Dans la Suite n°1, l’épisode V, « Masques », est suivi de la tragique « Mort de Tybalt » au cours de laquelle la virtuosité des pupitres de cordes se manifeste au plus haut point. Cet épisode conclut une interprétation flamboyante d’une irrésistible intensité à la fois musicale et expressive.
Concert triomphal du grand maestro @tsokhiev avec le @Mahler_Chamber et les académiciens de ce formidable ensemble! Electrique suites de Roméo et Juliette #Prokofiev et sensationnel Dvorak avec le génial Kian Soltani!

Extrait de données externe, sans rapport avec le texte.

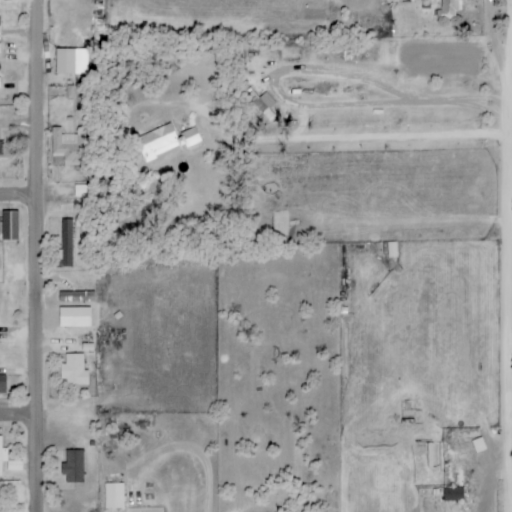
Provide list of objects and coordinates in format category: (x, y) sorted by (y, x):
building: (450, 8)
building: (70, 61)
road: (512, 67)
road: (364, 139)
building: (164, 141)
building: (65, 148)
building: (83, 191)
road: (43, 195)
building: (9, 226)
building: (66, 243)
building: (389, 250)
road: (41, 256)
building: (73, 317)
building: (73, 371)
building: (2, 384)
road: (20, 417)
building: (2, 458)
building: (72, 466)
building: (452, 494)
building: (113, 496)
road: (498, 504)
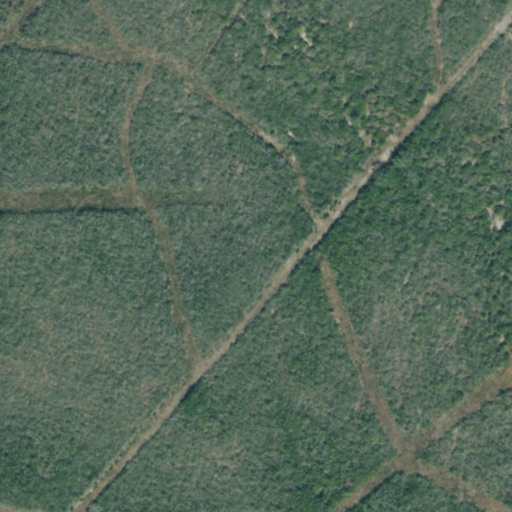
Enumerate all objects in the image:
road: (301, 257)
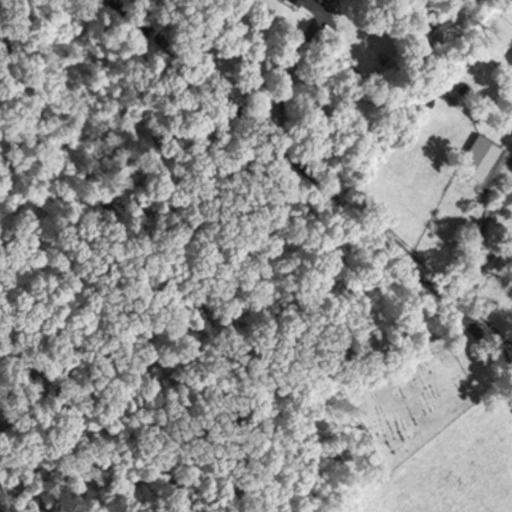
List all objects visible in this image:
road: (288, 71)
building: (484, 157)
road: (312, 179)
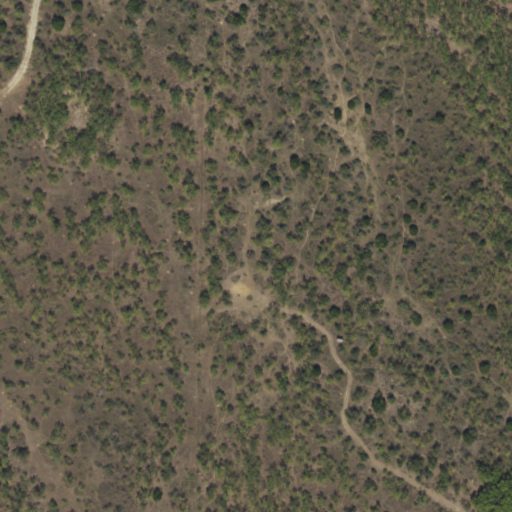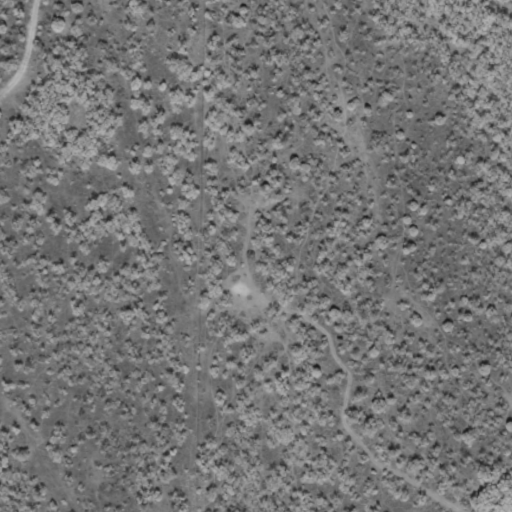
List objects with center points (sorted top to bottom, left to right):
road: (18, 44)
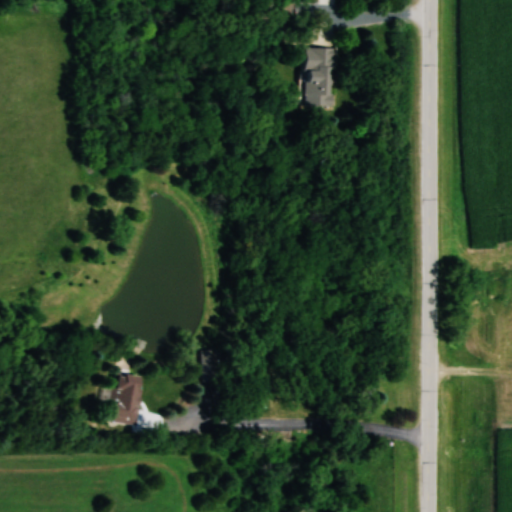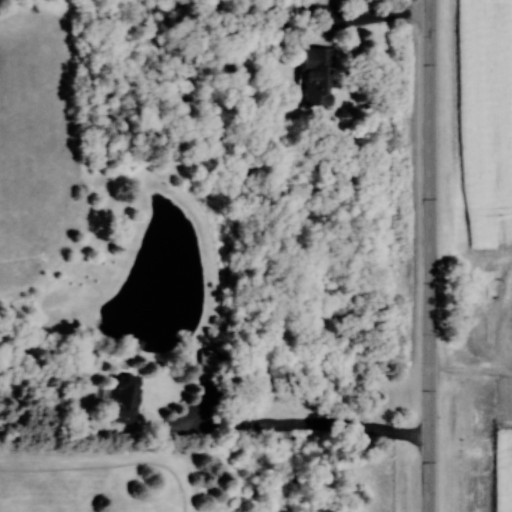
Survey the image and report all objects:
road: (363, 17)
building: (315, 76)
road: (427, 255)
building: (121, 397)
road: (302, 427)
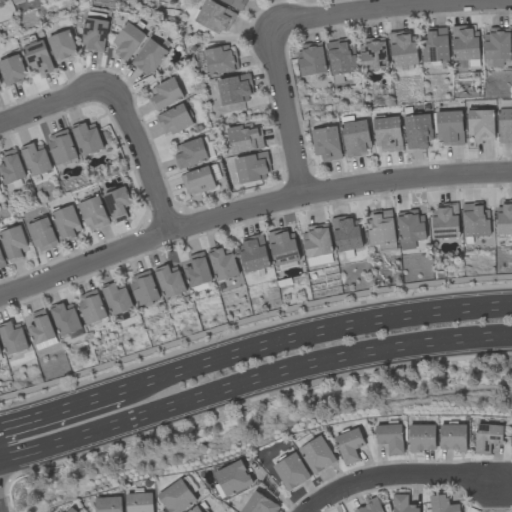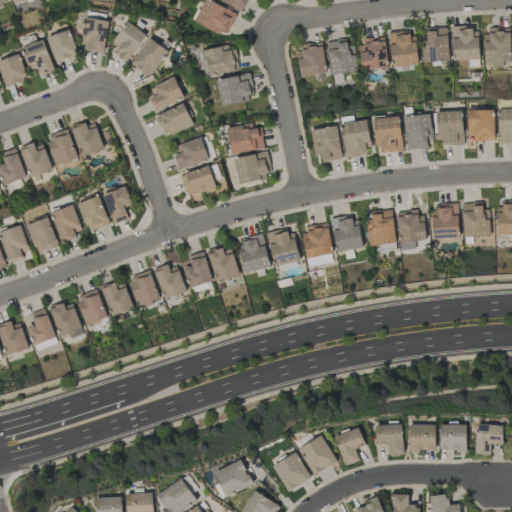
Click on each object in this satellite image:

Un concert @GdsInterpretes #Toulouse pic.twitter.com/MpJVu8PGgD— Thierry d’Argoubet (@T_d_Argoubet) February 27, 2024
La chaleureuse acclamation du public rappelle le chef au-devant de la scène pour un bis particulier. Pour la reprise de l’épisode « Danse » de la Suite n°2, Tugan Sokhiev se place en retrait, laissant l’orchestre jouer sans chef. Une belle démonstration des capacités de cette jeune phalange, largement applaudie par le public. Le chef ne manque pas d’aller féliciter chaleureusement chaque pupitre, chaque soliste. Notons enfin qu’à leur tour les musiciens acclament Tugan Sokhiev, refusant de se lever afin de lui laisser le bénéfice de l’ovation finale.